Humanitarian OpenStreetMap Team's annual "HOT Summit" 2016
Healthsites is building a curated open data commons of health facility data with OpenStreetMap. Together with with members of the Missingmaps.org we are developing open source tools and methods to integrate data from health service providers, governments, and volunteers in order to build a multi-source collection of health facility information.
Healthsites is building a global commons of health facility data by making OpenStreetMap useful to the medical community and humanitarian sector. This open data approach invites organisations to share health facility data and collaborate to establish an accessible global baseline of health facility data.
We are building a data life cycle with OpenStreetMap and supporting national health agencies and organisations to share and contribute data to OpenStreetMap.
Healthsites data is helping organisations to perform SDG 3.8.1 calculations and identify where to make investments in health infrastructure.
‘Coverage of essential health services defined as the average coverage of essential services based on tracer interventions that include reproductive, maternal, newborn and child health, infectious diseases, non-communicable diseases and service capacity and access, among the general and the most disadvantaged population’

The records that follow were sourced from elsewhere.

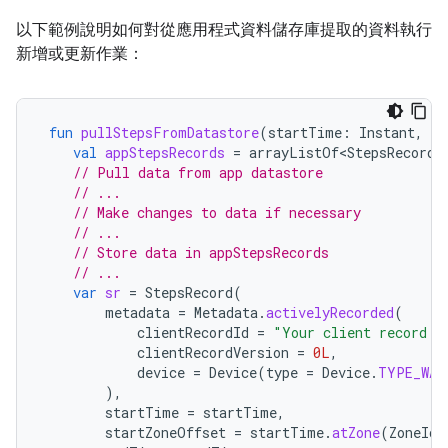
以下範例說明如何對從應用程式資料儲存庫提取的資料執行
新增或更新作業：
fun
pullStepsFromDatastore
(
startTime
:
Instant
,
en
val
appStepsRecords
=
arrayListOf<StepsRecord>
// Pull data from app datastore
// ...
// Make changes to data if necessary
// ...
// Store data in appStepsRecords
// ...
var
sr
=
StepsRecord
(
metadata
=
Metadata
.
activelyRecorded
(
clientRecordId
=
"Your client record I
clientRecordVersion
=
0L
,
device
=
Device
(
type
=
Device
.
TYPE_WAT
),
startTime
=
startTime
,
startZoneOffset
=
startTime
.
atZone
(
ZoneId
.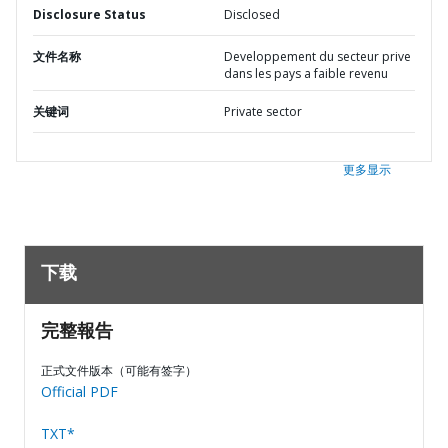
Disclosure Status
Disclosed
文件名称
Developpement du secteur prive
dans les pays a faible revenu
关键词
Private sector
更多显示
下载
完整報告
正式文件版本（可能有签字）
Official PDF
TXT*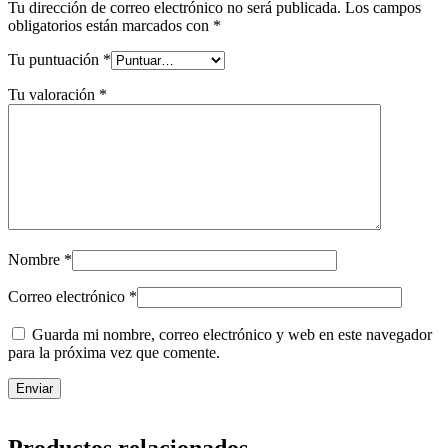
Tu dirección de correo electrónico no será publicada.
Los campos
obligatorios están marcados con
*
Tu puntuación
*
Tu valoración
*
Nombre
*
Correo electrónico
*
Guarda mi nombre, correo electrónico y web en este navegador
para la próxima vez que comente.
Productos relacionados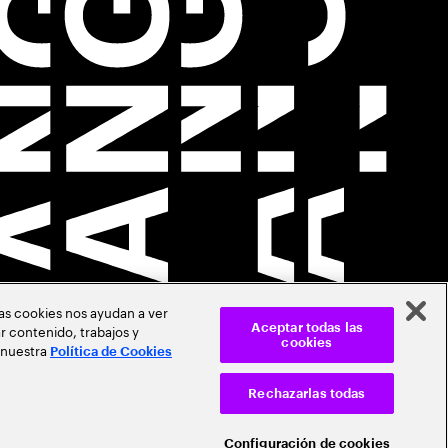
Las cookies nos ayudan a ver
r contenido, trabajos y
Aceptar todas las
cookies
 nuestra
Política de Cookies
Rechazarlas todas
Configuración de cookies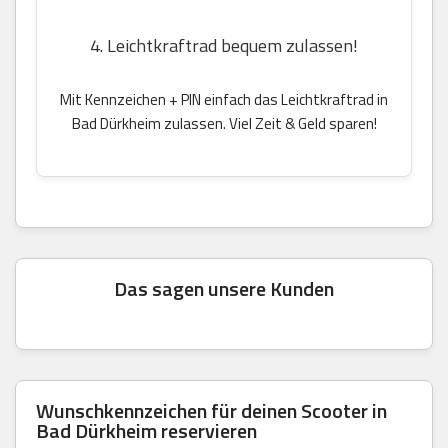
4. Leichtkraftrad bequem zulassen!
Mit Kennzeichen + PIN einfach das Leichtkraftrad in
Bad Dürkheim zulassen. Viel Zeit & Geld sparen!
Das sagen unsere Kunden
Wunschkennzeichen für deinen Scooter in
Bad Dürkheim reservieren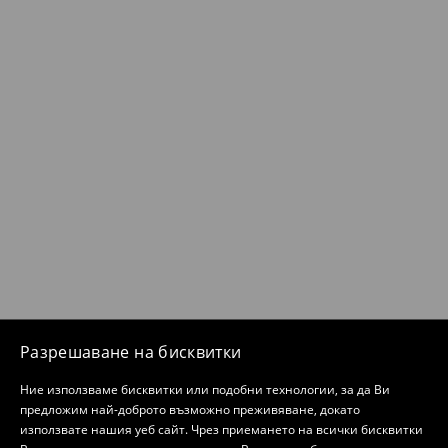
Разрешаване на бисквитки
Ние използваме бисквитки или подобни технологии, за да Ви
предложим най-доброто възможно преживяване, докато
използвате нашия уеб сайт. Чрез приемането на всички бисквитки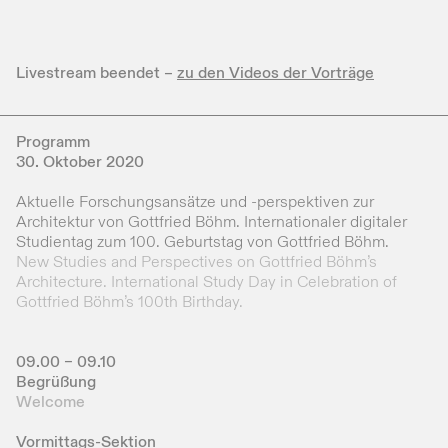
Livestream beendet –
zu den Videos der Vorträge
Programm
30. Oktober 2020
Aktuelle Forschungsansätze und -perspektiven zur
Architektur von Gottfried Böhm. Internationaler digitaler
Studientag zum 100. Geburtstag von Gottfried Böhm.
New Studies and Perspectives on Gottfried Böhm’s
Architecture. International Study Day in Celebration of
Gottfried Böhm’s 100th Birthday.
09.00 – 09.10
Begrüßung
Welcome
Vormittags-Sektion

Healthsites community is focused on three key things:
- Enabling national health agencies and organisations to share and contribute data to OpenStreetMap
- Enable collaboration between national health agencies and volunteer communities
- Connecting multiple data streams to build higher quality data
We make Freedom of Information requests to Ministries of Health and invite their collaboration in the maintenance of an open and accessible health facility list.

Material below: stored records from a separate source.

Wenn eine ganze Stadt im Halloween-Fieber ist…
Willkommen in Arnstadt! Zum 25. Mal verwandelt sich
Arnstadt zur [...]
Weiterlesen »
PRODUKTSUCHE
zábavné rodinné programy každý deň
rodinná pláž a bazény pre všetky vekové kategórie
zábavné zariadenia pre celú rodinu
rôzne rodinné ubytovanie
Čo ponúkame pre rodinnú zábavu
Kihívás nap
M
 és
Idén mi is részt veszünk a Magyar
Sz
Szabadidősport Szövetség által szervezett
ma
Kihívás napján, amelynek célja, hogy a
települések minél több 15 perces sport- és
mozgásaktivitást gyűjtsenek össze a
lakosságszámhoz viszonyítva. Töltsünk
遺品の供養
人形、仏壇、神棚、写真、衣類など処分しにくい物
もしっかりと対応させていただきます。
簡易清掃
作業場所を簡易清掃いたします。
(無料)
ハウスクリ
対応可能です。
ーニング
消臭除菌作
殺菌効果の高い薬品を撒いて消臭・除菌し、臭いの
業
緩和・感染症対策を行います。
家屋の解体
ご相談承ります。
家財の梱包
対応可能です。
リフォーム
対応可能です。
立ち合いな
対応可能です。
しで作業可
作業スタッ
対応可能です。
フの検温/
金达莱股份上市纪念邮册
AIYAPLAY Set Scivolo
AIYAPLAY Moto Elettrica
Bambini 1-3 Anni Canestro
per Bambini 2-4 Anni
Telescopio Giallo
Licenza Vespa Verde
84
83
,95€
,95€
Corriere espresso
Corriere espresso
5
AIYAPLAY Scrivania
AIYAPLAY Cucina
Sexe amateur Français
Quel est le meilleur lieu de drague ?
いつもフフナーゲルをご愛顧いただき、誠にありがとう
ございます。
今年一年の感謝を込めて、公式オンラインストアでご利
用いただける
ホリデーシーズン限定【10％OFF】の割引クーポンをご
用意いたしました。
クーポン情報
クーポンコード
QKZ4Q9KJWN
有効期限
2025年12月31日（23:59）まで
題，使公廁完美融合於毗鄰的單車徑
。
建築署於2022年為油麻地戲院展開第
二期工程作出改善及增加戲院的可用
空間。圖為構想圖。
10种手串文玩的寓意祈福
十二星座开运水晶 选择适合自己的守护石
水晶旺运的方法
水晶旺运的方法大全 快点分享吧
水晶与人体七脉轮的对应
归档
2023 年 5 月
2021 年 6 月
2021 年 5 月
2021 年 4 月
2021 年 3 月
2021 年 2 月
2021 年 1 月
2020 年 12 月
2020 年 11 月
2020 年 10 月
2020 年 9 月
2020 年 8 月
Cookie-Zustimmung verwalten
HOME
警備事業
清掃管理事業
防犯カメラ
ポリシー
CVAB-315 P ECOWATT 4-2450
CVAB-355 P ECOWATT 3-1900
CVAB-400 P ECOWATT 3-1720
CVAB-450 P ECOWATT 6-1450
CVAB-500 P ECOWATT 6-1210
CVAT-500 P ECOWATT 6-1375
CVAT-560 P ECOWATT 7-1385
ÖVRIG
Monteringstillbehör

While Ministries of Health and organisations in the health cluster are interested in publishing open data, there are challenges associated with sharing this important data.
Having an Open Data Policy in place is an asset that supports the data sharing process and gives the Ministry of Health the opportunity to align it’s priorities and use cases. It gives the Healthsites Governance team a clear mandate and opportunity to think through the challenges faced by stakeholders.
In the absence of a well defined Open Data Policy our approach is to support long term data collaborations where the data is shared to OpenStreetMap.
Together with CartONG, one of our partner organisations, we are developing this ‘datacollaborative’ method in the Democratic Republic of the Congo and Senegal. This semi-formal, long term collaboration, brings together volunteer & technical communities (VTCs) and in particular OpenStreetMap, humanitarian and development organizations with the Ministry of health, National Statistics Offices, businesses, and other civil society organizations.
Together with Dr. Labaly Toure and students from Université Gaston Berger and SIG Santé community in Saint-Louis Senegal we plan to establish a cross functional team aligned on the same objectives and invested in the outcome of the work. We have established these relationships following a workshop that we were participated in together with the International Federation of Red Cross and Red Crescent Societies and Humanitarian Data Exchange.
In Senegal the Ministry of Health have shared their master facility list under an open data license following our Freedom of Information request. At present this list of health facilities does not include the definition of attributes such as the number of Doctors, Nurses, hospital beds or vital services such as isolation rooms, ICU beds or ventilators. These are the vital attributes that decision makers needs to have visibility on in order to address our use cases.
Our primary use cases are:
Support for disaster response: Accurate and up-to-date data provides the basic data that helps drive activities like service availability planning, monitoring and evaluation, and disaster risk preparedness.
Support for immunisation programs: Knowledge of the location of health care providers is important for national planning.
Epidemic Preparedness: Accurate healthcare facility data is vital to respond to outbreaks, prepare for the importation of cases, and to make decisions regarding resource allocation.
Together with the International Society for Infectious Diseases, Imperial College London and Healthmap, Healthsites is Mapping the Risk of International Infectious Disease Spread (MRIIDS) in West Africa. The project is being piloted in Senegal and Sierra Leone and funded through the USAID Grand Challenge.
With support from the Humanitarian Data Exchange Lab in Dakar we have published 61 Health facility datasets on the Humanitarian Data Exchange.
‘These datasets are among the most popular on HDX. We have received positive feedback on the usefulness of this data from humanitarian responders working on the Cholera response in the DRC.’
“The data I got from HDX was very useful. It allowed me to quickly map Cholera cases. It was also helpful to get the localization of health sites so I could prepare my field data collection.” – Franck Alé, Médecins Sans Frontières (MSF)
In summary we are focused on establishing #datacollaboratives with organisations in the health cluster and supporting the civic co-management of public health infrastructure.